• Document excerpt
___

The 131st Annual Meeting (November 15-19, 2003) of APHA

The 131st Annual Meeting (November 15-19, 2003) of APHA

3033.0: Monday, November 17, 2003 - 9:30 AM

Abstract #58097

Racial disparity in preventable postneonatal mortality rates: The effect of infant birth weight and urban poverty

Dyan Simon, MD1, Aimee Drolet, PhD2, and James W. Collins, MD, MPH1. (1) Pediatrics/Neonatology, Northwestern University/Children's Memorial Hospital, 2300 Children's Plaza, Box 45, Chicago, IL 60614, 773-880-4142,, (2) The Anderson School, UCLA, Box 951481, B406 Gold Hall, Los Angeles, CA 90095-1481

Objective. To determine the extent to which infant birth weight and residential environment account for the racial disparity in preventable postneonatal mortality rates (day 28-365 deaths due to SIDS, injuries, infections; PNMR) of urban infants.

Methods. We analyzed a linked dataset of 1992-1995 Illinois vital records, 1990 US census income data, and 1995 Chicago public health information. Chicago neighborhoods with 1 or more ecologic factors (low median family income, high rates of unemployment, homicide and lead poisoning) were classified as impoverished.

Results. In Chicago, African-Americans (N=104,626, AA) had nearly a three-fold greater PNMR than whites (N=52,940): 7.5/1,000 vs.2.7/1,000, RR= 2.8 (2.3-3.3). In non-impoverished neighborhoods, the preventable PNMR of very low birth weight (<1500g, VLBW) AA infants approximated that of VLBW white infants: 47/1,000 vs.45/1,000, RR= 1.0 (0.6-1.8). Most striking, the preventable PNMR of non-low birth weight (>2500g, non-LBW) AA infants exceeded that of non-LBW white infants in both impoverished and non-impoverished neighborhoods: 5.6/1,000 vs. 2.6/1,000, RR= 2.1 (1.2-3.9); and 4.3/1,000 vs. 1.9/1,000, RR= 2.2 (1.7-3.7), respectively. In non-impoverished neighborhoods, the population attributable risk of VLBW for preventable PNM equaled 23% for AA and 18% for whites.

___

• What to work on
a: From the postneonatal mortality abstract, copy the stretch from "Objective. To determine" through "classified as impoverished." word for word.
b: Turn the paragraph of the postneonatal mortality abstract that begins "Methods. We analyzed" into a short bulleted list that keeps its main facts.

• Available data
___

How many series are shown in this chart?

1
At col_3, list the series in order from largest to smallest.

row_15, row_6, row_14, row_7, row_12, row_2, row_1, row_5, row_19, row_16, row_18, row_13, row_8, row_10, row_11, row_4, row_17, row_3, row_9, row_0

___

• Task-by-task results
a:
Objective. To determine the extent to which infant birth weight and residential environment account for the racial disparity in preventable postneonatal mortality rates (day 28-365 deaths due to SIDS, injuries, infections; PNMR) of urban infants.

Methods. We analyzed a linked dataset of 1992-1995 Illinois vital records, 1990 US census income data, and 1995 Chicago public health information. Chicago neighborhoods with 1 or more ecologic factors (low median family income, high rates of unemployment, homicide and lead poisoning) were classified as impoverished.

b:
- Data: a linked dataset of 1992-1995 Illinois vital records, 1990 US census income data, and 1995 Chicago public health information.
- Classification: Chicago neighborhoods with one or more ecologic factors were classified as impoverished. The factors were low median family income and high rates of unemployment, homicide, and lead poisoning.